Hepatology
The liver is the largest organ in the body. It weighs nearly 1.5 kg. It is located in the right upper part of the abdomen, under the right ribs and extending to the central and left upper abdomen. The liver has two major lobes the right and the left. The basic functional unit of the liver is known as the lobule. The liver is the metabolic factory of the body and all major metabolic processes needed for life take place in the liver. Carbohydrate, Protein and Fat metabolism takes place here so does the detoxification of unwanted substances as well as the synthesis of a substances needed to sustain life like those needed for immunity.
The prevalence of fatty liver varies between 16- 25% of the general population. Of these nearly 8-10% are going to develop inflammation within the liver (NASH: Non Alcoholic Steato Hepatitis) and 1% are going to develop frank cirrhosis. Alcohol consumption is rising and the major states facing increasing alcohol related diseases are Kerala and Punjab. There are 5 major hepatitis viruses: A, B, C, D and E. Of these A and E are water borne and are spread through contact with contaminated food and water. Whereas B, C and D are blood borne and are spread by needle prick injuries, blood transfusions, dental treatments, dialysis etc. Other relatively rarer causes of liver disease are: Autoimmune Hepatitis (AIH), Primary biliary cirrhosis (PBC) and Primary Sclerosing cholangitis (PSC) diseases of copper (Wilsons disease) and iron (Hemochromatosis) metabolism and liver infections like amebiasis, malaria, Hydatid disease, salmonella etc.
Most Liver diseases, irrespective of the cause pass through the following stages: 1. Acute Hepatitis 2. Chronic Hepatitis 3. Compensated Cirrhosis 4. Decompensated Cirrhosis and 5. Liver Cancer.
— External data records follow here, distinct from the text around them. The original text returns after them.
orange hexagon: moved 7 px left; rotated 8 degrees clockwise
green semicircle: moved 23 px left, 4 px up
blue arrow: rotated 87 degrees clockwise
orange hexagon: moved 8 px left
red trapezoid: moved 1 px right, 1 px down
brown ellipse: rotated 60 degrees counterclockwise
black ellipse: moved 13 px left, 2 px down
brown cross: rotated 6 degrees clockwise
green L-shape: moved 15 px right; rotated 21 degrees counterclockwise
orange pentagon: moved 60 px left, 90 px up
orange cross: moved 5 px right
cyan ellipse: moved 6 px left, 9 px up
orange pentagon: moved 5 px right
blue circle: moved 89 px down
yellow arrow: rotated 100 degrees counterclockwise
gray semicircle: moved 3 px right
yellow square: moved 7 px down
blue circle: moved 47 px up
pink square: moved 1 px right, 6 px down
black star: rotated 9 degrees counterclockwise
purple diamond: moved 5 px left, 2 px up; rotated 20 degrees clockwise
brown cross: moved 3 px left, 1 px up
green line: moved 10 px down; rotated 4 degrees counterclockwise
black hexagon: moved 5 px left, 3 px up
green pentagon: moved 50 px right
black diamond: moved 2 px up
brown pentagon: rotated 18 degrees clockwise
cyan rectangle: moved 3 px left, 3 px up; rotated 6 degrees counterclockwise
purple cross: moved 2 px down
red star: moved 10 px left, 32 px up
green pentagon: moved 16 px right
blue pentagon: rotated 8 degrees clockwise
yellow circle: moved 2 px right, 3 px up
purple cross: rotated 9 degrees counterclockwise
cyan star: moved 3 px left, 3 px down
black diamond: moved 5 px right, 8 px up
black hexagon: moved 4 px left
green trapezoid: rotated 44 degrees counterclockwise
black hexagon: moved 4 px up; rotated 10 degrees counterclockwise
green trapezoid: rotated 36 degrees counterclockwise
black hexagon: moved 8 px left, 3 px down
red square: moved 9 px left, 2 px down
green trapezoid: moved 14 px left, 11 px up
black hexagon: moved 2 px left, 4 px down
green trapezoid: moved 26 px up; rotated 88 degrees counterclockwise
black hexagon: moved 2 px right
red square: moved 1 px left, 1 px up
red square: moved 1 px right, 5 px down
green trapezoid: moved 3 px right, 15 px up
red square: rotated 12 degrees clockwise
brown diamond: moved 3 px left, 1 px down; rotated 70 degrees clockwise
Acute hepatitis is manifest by deep Jaundice, loss of appetite, lethargy, weakness, nausea and vomiting. The liver tests reveal a high bilirubin and SGOT, SGPT (In thousands). Acute hepatitis can be caused by viruses, drugs and alcohol. It is mostly self-limiting and resolves in a few week, however it may progress to chronic hepatitis if caused by hepatitis B and C. Worsening of Acute hepatitis can lead to acute liver failure. This is a condition which can cause deep jaundice and loss of consciousness and needs to be treated by ICU admission and liver dialysis and may need liver transplantation.
If the liver insult persists for more than 6 months chronic hepatitis sets in. This stage is manifest by persisting lethargy, weakness, nausea, pain in the right upper abdomen and mild jaundice. There is a mild rise in the liver enzymes (reaching hundreds). It is important to treat the patient at this stage because if the liver inflammation persists then cirrhosis is likely to set in, which is irreversible. Both chronic hepatitis B and C can be treated with good results. The primary drugs used for the treatment of chronic hepatitis B are Entecavir and Tenofovir and those for hepatitis C are Sofosbuvir and Velpatsavir.
Cirrhosis is the end stage of all liver diseases whatever may be the cause. It results from repeated episodes of inflammation, scarring and consequent shrinking of the liver. Once the patient develops cirrhosis 24% of patients decompensate in the next 5 years. Decompensation is in the form of Jaundice, Ascites (Fluid in the abdomen), blood vomiting and encephalopathy (changes in consciousness). Decompensated cirrhosis has a poor outcome and has a life expectancy of only 3-5 years. The disease can be cured only with liver transplantation. Patients with decompensated cirrhosis need liver transplantation however conservative management including endoscopic band ligation, and argon plasma coagulation for bleeding, albumin infusions and ascitic tap for taking out abdominal fluid and treatment of renal failure by slow dialysis (SLED), ICU management for the sick patient can all be done to prolong life.
Cirrhosis is a premalignant state. As patients with cirrhosis are now living longer with improved medical management, the incidence of liver cancer in increasing. Cure of liver cancer is dependent on early detection; hence it is necessary to screen all patients with cirrhosis for liver cancer. Liver cancer when detected early can be cured. Surgical treatments include liver resection and liver transplantation. Non-surgical treatments methods are Radiofrequency ablation and acetic acid injection. For larger tumors non curative treatments like transarterial chemoembolization (TACE) and Transarterial radionucide injection (TARE) are available. Chemotherapy has also improved with a number of new agents coming in recent years (Sorefenib, Lenvatinib, Nivolumab etc).
Liver transplantation is the final cure for all patients of decompensated cirrhosis of liver cancer. Transplantation can be cadaveric, DDLT (where the liver is donated by an unrelated donor after brain death) or live related, LDLT (where a part of the liver is donated by a close relative).